[Excerpts from the dataset]
# # #
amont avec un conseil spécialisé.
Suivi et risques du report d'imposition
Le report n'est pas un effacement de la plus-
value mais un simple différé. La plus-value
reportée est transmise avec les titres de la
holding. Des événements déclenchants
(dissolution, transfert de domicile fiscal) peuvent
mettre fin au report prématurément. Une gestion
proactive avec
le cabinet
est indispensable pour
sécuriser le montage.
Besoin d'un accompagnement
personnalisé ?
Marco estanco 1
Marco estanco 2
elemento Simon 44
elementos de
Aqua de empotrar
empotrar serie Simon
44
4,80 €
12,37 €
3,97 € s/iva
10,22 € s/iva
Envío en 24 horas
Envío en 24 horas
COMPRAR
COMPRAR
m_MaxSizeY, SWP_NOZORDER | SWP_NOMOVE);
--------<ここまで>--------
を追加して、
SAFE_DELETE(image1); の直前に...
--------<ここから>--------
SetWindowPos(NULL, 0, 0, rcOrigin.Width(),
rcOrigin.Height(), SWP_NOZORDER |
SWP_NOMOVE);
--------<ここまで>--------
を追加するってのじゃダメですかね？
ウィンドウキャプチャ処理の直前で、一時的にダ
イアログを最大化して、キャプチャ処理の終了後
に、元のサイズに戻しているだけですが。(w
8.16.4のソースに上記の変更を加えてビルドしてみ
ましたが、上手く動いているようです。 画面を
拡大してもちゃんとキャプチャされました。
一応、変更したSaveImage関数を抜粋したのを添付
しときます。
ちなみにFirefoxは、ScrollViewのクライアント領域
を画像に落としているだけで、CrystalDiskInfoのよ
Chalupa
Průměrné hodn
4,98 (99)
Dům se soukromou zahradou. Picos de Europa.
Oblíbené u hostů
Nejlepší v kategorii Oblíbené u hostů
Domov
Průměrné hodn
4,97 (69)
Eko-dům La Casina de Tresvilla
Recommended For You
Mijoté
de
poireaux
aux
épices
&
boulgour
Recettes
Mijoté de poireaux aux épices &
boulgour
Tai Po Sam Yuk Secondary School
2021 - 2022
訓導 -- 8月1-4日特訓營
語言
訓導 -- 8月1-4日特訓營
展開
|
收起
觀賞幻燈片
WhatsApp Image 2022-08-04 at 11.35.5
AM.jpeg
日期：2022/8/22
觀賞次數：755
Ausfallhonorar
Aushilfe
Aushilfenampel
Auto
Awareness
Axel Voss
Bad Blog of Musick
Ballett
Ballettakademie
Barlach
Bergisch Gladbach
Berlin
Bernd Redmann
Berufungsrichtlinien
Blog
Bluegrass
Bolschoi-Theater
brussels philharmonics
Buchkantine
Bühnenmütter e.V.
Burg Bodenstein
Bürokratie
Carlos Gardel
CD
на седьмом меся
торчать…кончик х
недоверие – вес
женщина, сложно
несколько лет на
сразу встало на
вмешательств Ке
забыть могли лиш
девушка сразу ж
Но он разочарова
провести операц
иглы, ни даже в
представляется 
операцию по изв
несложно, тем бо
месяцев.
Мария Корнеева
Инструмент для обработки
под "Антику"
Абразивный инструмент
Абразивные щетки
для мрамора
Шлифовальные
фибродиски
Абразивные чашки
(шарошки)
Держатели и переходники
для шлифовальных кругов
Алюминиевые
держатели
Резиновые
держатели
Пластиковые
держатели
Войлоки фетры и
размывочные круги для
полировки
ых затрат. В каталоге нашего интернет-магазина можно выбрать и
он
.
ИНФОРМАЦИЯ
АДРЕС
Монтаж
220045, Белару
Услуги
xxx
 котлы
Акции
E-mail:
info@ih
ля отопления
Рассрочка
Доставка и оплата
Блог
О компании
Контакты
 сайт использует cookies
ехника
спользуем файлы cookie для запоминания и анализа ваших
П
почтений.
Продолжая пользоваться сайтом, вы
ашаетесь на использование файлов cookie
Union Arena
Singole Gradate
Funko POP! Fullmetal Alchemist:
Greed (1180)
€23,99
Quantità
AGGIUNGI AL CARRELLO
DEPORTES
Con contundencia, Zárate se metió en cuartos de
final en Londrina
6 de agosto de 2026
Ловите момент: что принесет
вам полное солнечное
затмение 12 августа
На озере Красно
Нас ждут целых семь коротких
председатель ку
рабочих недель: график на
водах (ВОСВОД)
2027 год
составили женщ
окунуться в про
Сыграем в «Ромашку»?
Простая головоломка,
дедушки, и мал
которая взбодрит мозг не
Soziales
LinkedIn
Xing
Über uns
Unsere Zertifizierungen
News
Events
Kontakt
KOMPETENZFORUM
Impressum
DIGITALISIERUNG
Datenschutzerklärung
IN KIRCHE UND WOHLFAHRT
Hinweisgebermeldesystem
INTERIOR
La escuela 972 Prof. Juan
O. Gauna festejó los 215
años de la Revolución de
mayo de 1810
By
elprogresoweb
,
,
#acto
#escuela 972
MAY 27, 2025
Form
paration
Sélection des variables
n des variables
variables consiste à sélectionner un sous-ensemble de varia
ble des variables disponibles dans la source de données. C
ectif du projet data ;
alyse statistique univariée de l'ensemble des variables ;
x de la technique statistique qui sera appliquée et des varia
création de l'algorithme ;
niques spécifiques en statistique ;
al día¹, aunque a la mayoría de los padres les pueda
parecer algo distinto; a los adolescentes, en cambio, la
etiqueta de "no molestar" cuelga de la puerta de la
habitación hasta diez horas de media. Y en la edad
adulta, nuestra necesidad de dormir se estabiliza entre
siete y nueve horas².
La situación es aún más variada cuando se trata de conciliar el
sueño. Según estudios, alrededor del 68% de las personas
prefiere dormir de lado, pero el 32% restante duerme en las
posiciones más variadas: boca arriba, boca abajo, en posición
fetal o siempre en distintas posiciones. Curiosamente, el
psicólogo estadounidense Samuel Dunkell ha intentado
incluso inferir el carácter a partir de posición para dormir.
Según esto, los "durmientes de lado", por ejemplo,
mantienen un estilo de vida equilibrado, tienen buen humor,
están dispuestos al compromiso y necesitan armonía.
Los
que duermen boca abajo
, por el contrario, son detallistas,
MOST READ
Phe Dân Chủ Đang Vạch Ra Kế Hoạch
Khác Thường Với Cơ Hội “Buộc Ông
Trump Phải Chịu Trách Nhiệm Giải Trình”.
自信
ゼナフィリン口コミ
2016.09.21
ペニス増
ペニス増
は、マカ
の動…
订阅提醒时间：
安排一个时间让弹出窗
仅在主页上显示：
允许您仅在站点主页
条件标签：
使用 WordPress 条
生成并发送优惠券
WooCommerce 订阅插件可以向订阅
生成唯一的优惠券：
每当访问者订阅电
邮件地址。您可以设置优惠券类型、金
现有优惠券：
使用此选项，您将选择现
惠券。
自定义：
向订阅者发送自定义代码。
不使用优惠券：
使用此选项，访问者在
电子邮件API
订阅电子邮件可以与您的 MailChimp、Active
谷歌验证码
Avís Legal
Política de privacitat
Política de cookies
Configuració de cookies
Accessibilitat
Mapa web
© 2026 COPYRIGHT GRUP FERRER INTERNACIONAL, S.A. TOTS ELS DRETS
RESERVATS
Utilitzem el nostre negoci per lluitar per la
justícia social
# # #
## What is needed
Put every line from the start of the rows down to the line containing "SAFE_DELETE(image1); の直前に...", both included, into a JSON list of strings with one string per line. Leave out blank lines.

## Response area
[
  "amont avec un conseil spécialisé.",
  "Suivi et risques du report d'imposition",
  "Le report n'est pas un effacement de la plus-",
  "value mais un simple différé. La plus-value",
  "reportée est transmise avec les titres de la",
  "holding. Des événements déclenchants",
  "(dissolution, transfert de domicile fiscal) peuvent",
  "mettre fin au report prématurément. Une gestion",
  "proactive avec",
  "le cabinet",
  "est indispensable pour",
  "sécuriser le montage.",
  "Besoin d'un accompagnement",
  "personnalisé ?",
  "Marco estanco 1",
  "Marco estanco 2",
  "elemento Simon 44",
  "elementos de",
  "Aqua de empotrar",
  "empotrar serie Simon",
  "44",
  "4,80 €",
  "12,37 €",
  "3,97 € s/iva",
  "10,22 € s/iva",
  "Envío en 24 horas",
  "Envío en 24 horas",
  "COMPRAR",
  "COMPRAR",
  "m_MaxSizeY, SWP_NOZORDER | SWP_NOMOVE);",
  "--------<ここまで>--------",
  "を追加して、",
  "SAFE_DELETE(image1); の直前に..."
]